* **Exercise text**
::::::::::

Have any of you folks done bushing replacement at home, with good results? I have seen a tool/jig kit from a company called something like Hobby Horse Products, out of Indiana I think.


----------



## AmFlyer (Mar 16, 2012)

The 466 is a single motor diesel. As the trucks begin to wear it will not have the pulling power margin that a dual motor diesel has. Rebushing a 466 will be important to keeping it running well. There are people who have posted here that have done their own rebushing. It takes some care and patience to drill out the trucks. Since a complete motor teardown is part of the process, reassembly takes some time and readjustments to get the armature and brushes positioned precisely. Ed Goldin (goldinhands.com) provides this service for $35 to $45/truck, depending on the model number. For that price I would always send it to an experienced pro.

::::::::::

[Page images and extracted text]
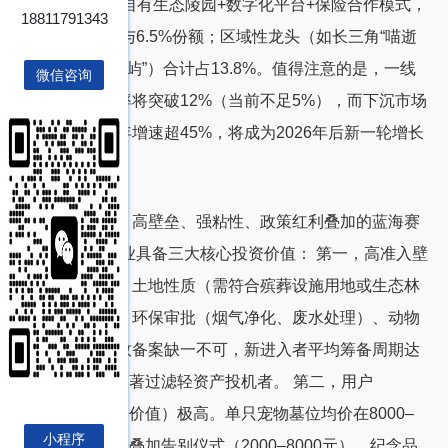
园”）有望凭借自有生态陵园+数字化平台+保险合作模式，
18811791343
分别占据8.2%与6.5%份额；区域性龙头（如长三角“喵逝
纪”、珠三角“汪屿”）合计占13.8%。值得注意的是，一线
微信咨询
城市市场渗透率将突破12%（当前不足5%），而下沉市场
虽基数低，但年增速超45%，将成为2026年后新一轮增长
极。
三、投资前景：高壁垒、强粘性、政策红利叠加的蓝海赛
道 宠物墓地行业具备三大核心投资价值： 第一，高准入壁
垒构筑护城河。土地性质（需符合殡葬设施用地或生态林
地兼容政策）、环保审批（烟气净化、废水处理）、动物
防疫许可及民政备案缺一不可，新进入者平均筹备周期达
18–24个月，显著过滤轻资产投机者。 第二，用户
LTV（生命周期价值）极高。单只宠物墓位均价在8000–
小程序
35000元区间，叠加告别仪式（2000–8000元）、纪念品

::::::::::

* **Work to complete**
A. In the forum thread on rebushing, what does Ed Goldin charge for the service?
B. Copy the forum thread on rebushing from "Have any of" up to and including "(Mar 16, 2012)".
C. Carry on the forum thread on rebushing from its last sentence.

* **Activity answers**
A. $35 to $45 per truck, depending on the model number.

B.
Have any of you folks done bushing replacement at home, with good results? I have seen a tool/jig kit from a company called something like Hobby Horse Products, out of Indiana I think.


----------



## AmFlyer (Mar 16, 2012)

C.
Ed has converted 15 American Models engines to TMCC/Railsounds for me. The results are always worth the price, but I know I am not as good at repairs and modifications as some other modelers.


----------



## alaft61ri (Oct 11, 2019)

Soon as my thrust plates come in I put new bushing in I took it to work iam a machinist by trade so set it up in a Bridgeport so it's easier for me. 
Al


----------



## miracleworker (Mar 23, 2021)

alaft61ri said:


> Soon as my thrust plates come in I put new bushing in I took it to work iam a machinist by trade so set it up in a Bridgeport so it's easier for me.
> Al


That sounds like fun!


----------



## alaft61ri (Oct 11, 2019)

It is I like doing things like that.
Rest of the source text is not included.